▶ [SOURCE EXCERPT]:
####
Suddenly, unexpectedly, the time is right for Stanley Spencer. Within the space of a year came the successful New York run (last winter) of Pam Gems’ intense biographical play Stanley, the American publication of Kenneth Pople’s comprehensive biography, and an admiring profile by Simon Schama in The New Yorker. The recent attention showered on Spencer’s flesh-obsessed successors, Lucian Freud and Francis Bacon (a movie about the latter is due out this winter), makes Spencer seem more mainstream.

I t is Spencer’s small-town Englishness, more remote and more visually unfamiliar than Degas’ Paris or Picasso’s Spain, that makes him difficult to grasp. Born in Cookham, some 30 miles west of London on the River Thames, Spencer had such an idyllic childhood that he spent the rest of his life re-imagining it in paint and seeking (often with disastrous results) to restore it. “I wish all my life I could have been tied to my mother’s apron strings,” he confided. His mother bore 11 children, whom his father tried to support by giving piano lessons and playing the church organ.
####
(Dataset items)
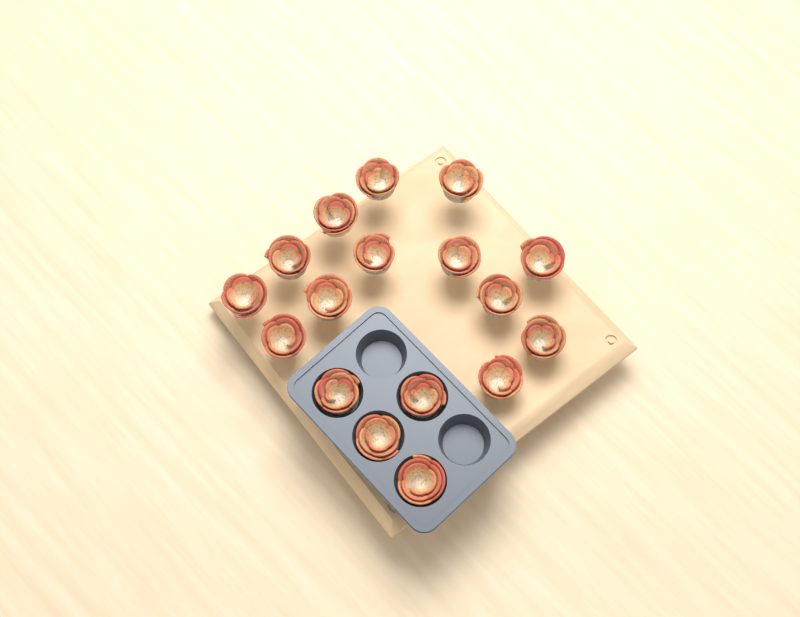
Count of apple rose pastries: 17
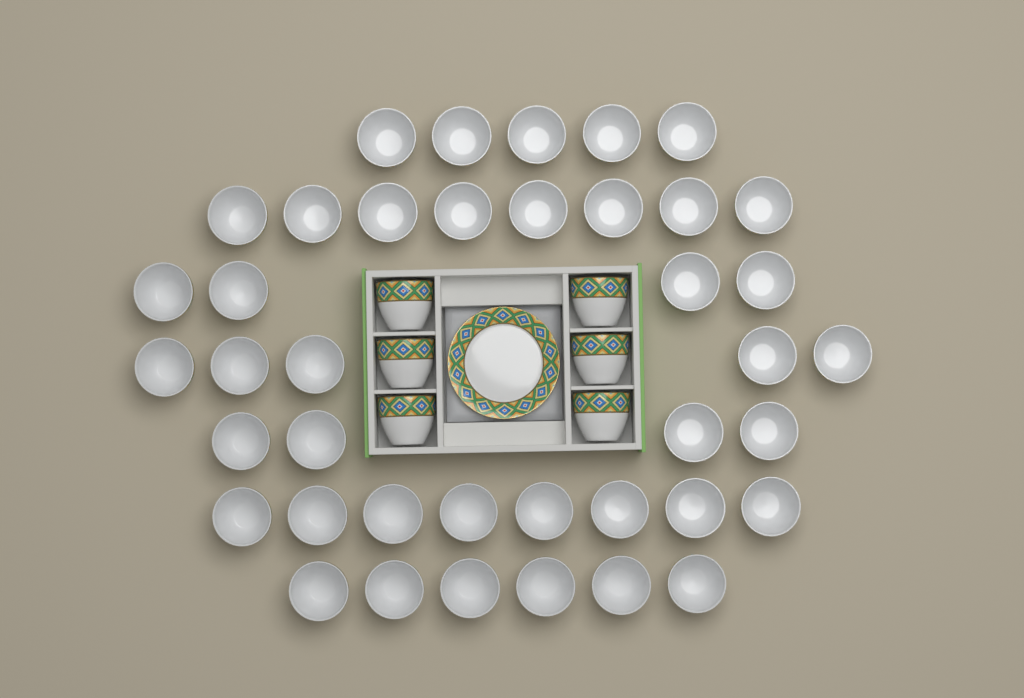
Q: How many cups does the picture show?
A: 46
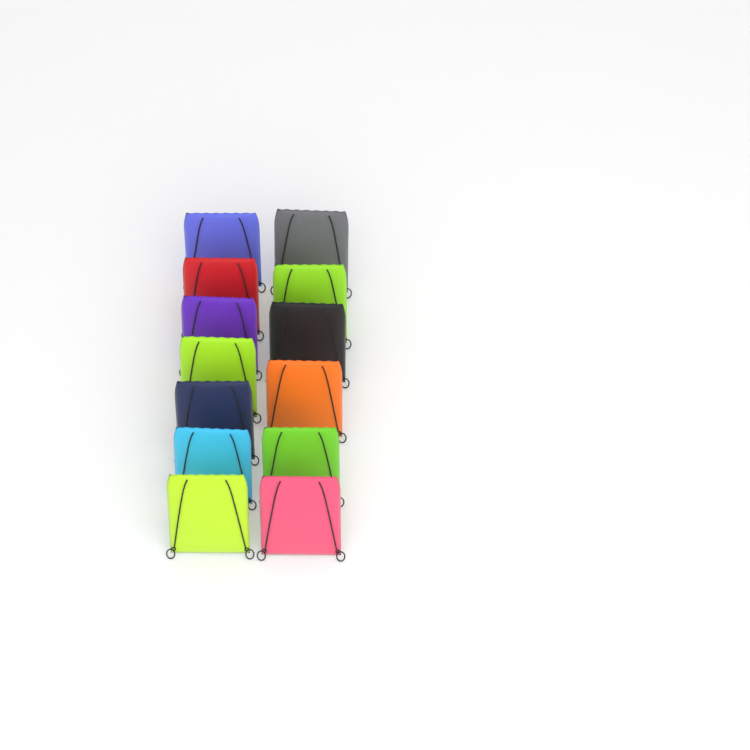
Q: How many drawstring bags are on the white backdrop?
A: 13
####
▶ [WHAT THIS EXERCISE ASKS]:
**1.** Pick out every line in the listing that contains the word "many". Case counts.
**2.** Resume the passage about Stanley Spencer, picking up right after its final sentence.

▶ [ANSWER LIST]:
**1.**
Q: How many cups does the picture show?
Q: How many drawstring bags are on the white backdrop?

**2.**
Spencer’s artistic talent was recognized early, and he joined an extraordinary generation of students at the Slade School of Art in London. A photograph of a Slade summer outing, circa 1912, shows Spencer surrounded by such gifted contemporaries as Dora Carrington and Mark Gertler (whose erotic snafus were chronicled in the recent film Carrington), as well as by the painter David Bomberg and the poet Isaac Rosenberg. Recognized by the Bloomsbury set, Spencer’s early work–heavily influenced by Gauguin’s neoprimitive paintings of Christs and angels in Breton costumes–was included in one of the critic Roger Fry’s influential group exhibitions, which introduced British audiences to Cézanne and Picasso. Spencer’s magnificent self-portrait of 1914, dark and mysterious as a Rembrandt, was snatched up by an important London collector.

But Spencer’s instincts remained insular and domestic. The better known he became, the more he burrowed into Cookham backyards and bedrooms. The Centurion’s Servant of 1914 evokes the attic of the house where Spencer grew up. It is based on a story of Jesus healing a sick man from afar; Spencer placed himself in the role of the convalescent–still recumbent but already striding from the sheets–and his brothers and sister as praying supplicants. The bed itself, with its red, patterned skirt and luminous china knobs, dominates the picture. “Mentally,” Spencer later observed, “I have been bedridden all my life.”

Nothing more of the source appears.